Además: toda la materia de nuestro conocimiento no nos es dada
sino por los sentidos; pero el noúmeno,
en cuanto tal, no ha de ser concebido mediante representaciones
sacadas de las sensaciones; y por
ello el concepto inteligible,
en cuanto tal, está privado de todos los datos
del intuito humano; ya que el intuito
de nuestra mente es siempre pasivo y por ello, es solamente posible
en la medida en que algo pueda afectar a nuestros sentidos. Empero el
intuito divino, que es principio
de los objetos, —y no algo principiado, por ser independiente— es un
arquetipo, y, por esto, algo perfectamente intelectual.
§ 11
§ 12
Todo lo que como objeto se refiere a nuestros sentidos, es fenómeno;
mas lo que no toque a los sentidos, pero tenga tan sólo la forma peculiar
de la sensibilidad, pertenece al intuito puro (esto es: vacío de sensaciones, pero no por ello intelectual).
Los fenómenos se recuentan y
exponen, primero los del sentido externo, en Física;
después los del sentido interno, en Psicología
empírica. Mas el intuito puro (humano) no es
concepto universal o lógico bajo
el cual, sino singular, en que
se piensan cualesquiera
cosas sensibles; y por
ello contiene los conceptos de espacio y tiempo, que, por no determinar
nada de sensible en cuanto a cualidad,
no son objetos de ciencia sino en cuanto a cantidad.
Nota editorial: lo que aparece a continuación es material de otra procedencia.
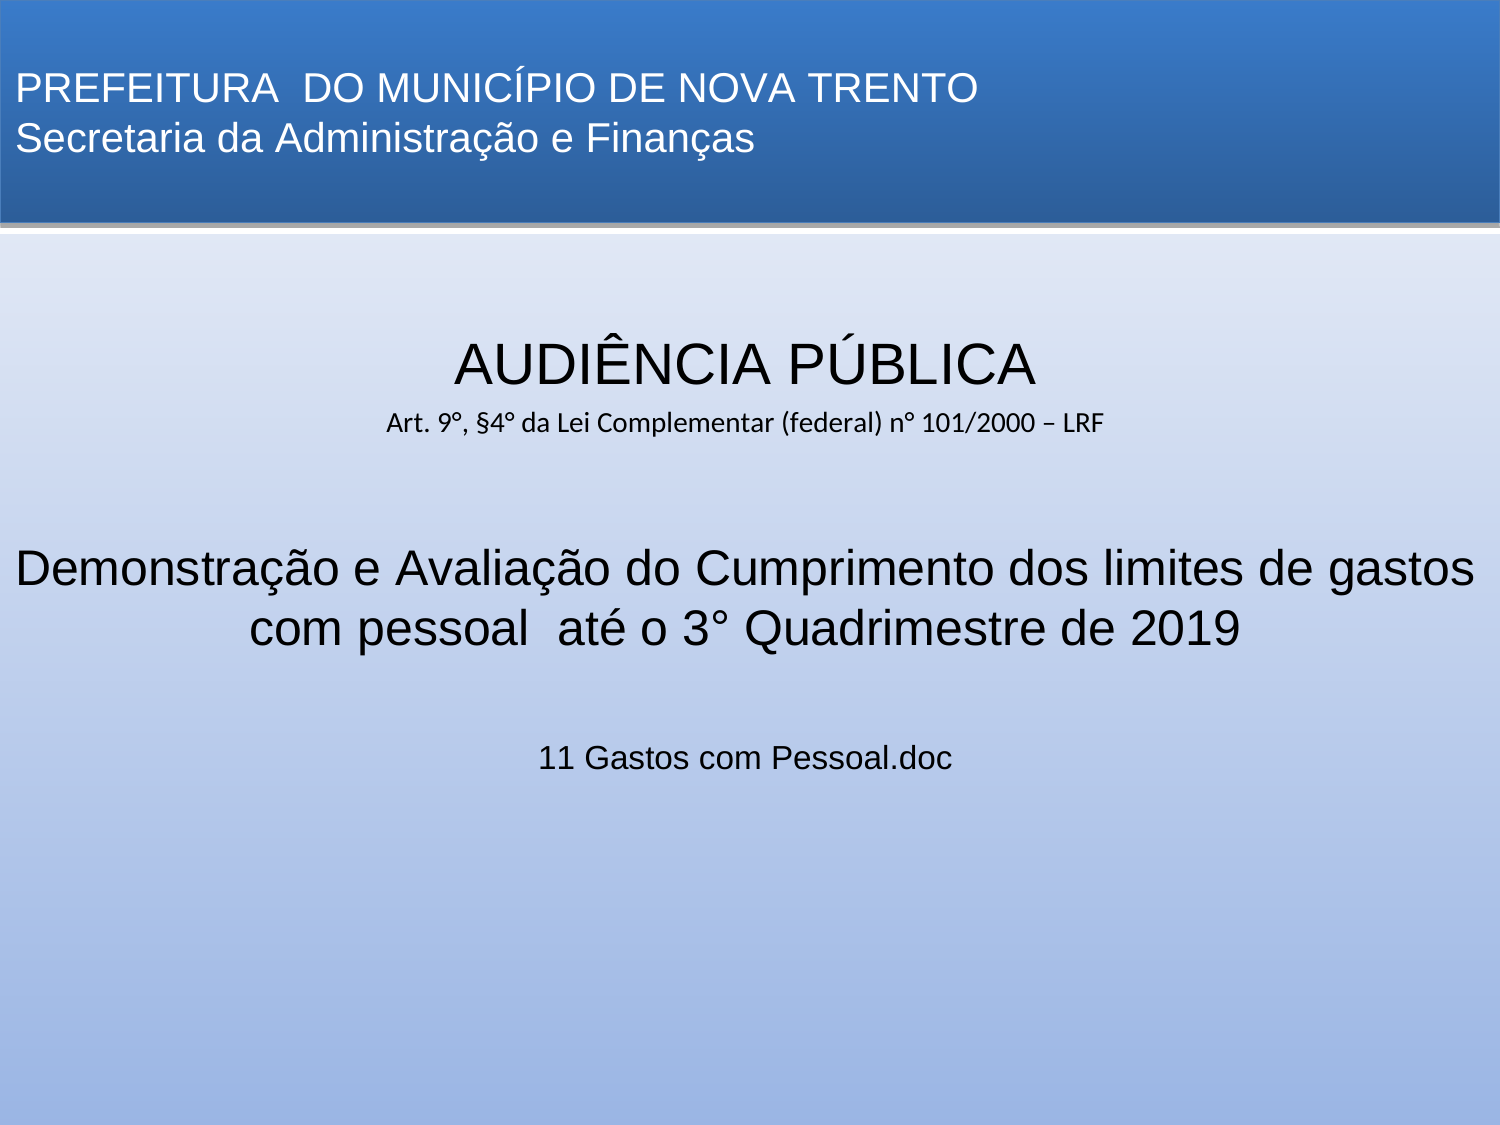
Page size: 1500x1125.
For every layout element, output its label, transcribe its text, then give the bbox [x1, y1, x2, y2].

De aquí viene el que la Matemática
pura considere el espacio
en Geometría; el tiempo,
en Mecánica pura. Añádese a éstos un cierto
concepto —en sí y de suyo intelectual; aunque su actuación en concreto
exija la ayuda
de las nociones de espacio y tiempo (añadiendo sucesivamente muchas
cosas y yuxtaponiéndolas)— que es el
concepto de número,
del que trata la
Aritmética. Así que
la matemática pura, por exponer la forma de todo nuestro conocimiento
sensible, es órgano de
cualquier conocimiento intuitivo y distinto. Y porque
sus objetos mismos son no tan sólo principios formales de todo. intuito, sino lo
son, ellos mismos,
de intuito
originario, proporcionan
un conocimiento verdaderísimo, a la vez que ejemplar de suma evidencia
en otros casos.
Se da, por tanto, ciencia
de lo sensible, aunque, por ser fenómenos, no se dé de ellos intelección
real, sino solamente lógica; por esto queda patente en qué sentido,
sacado de la escuela eleática, ha de juzgarse
el negar haya ciencia de los fenómenos.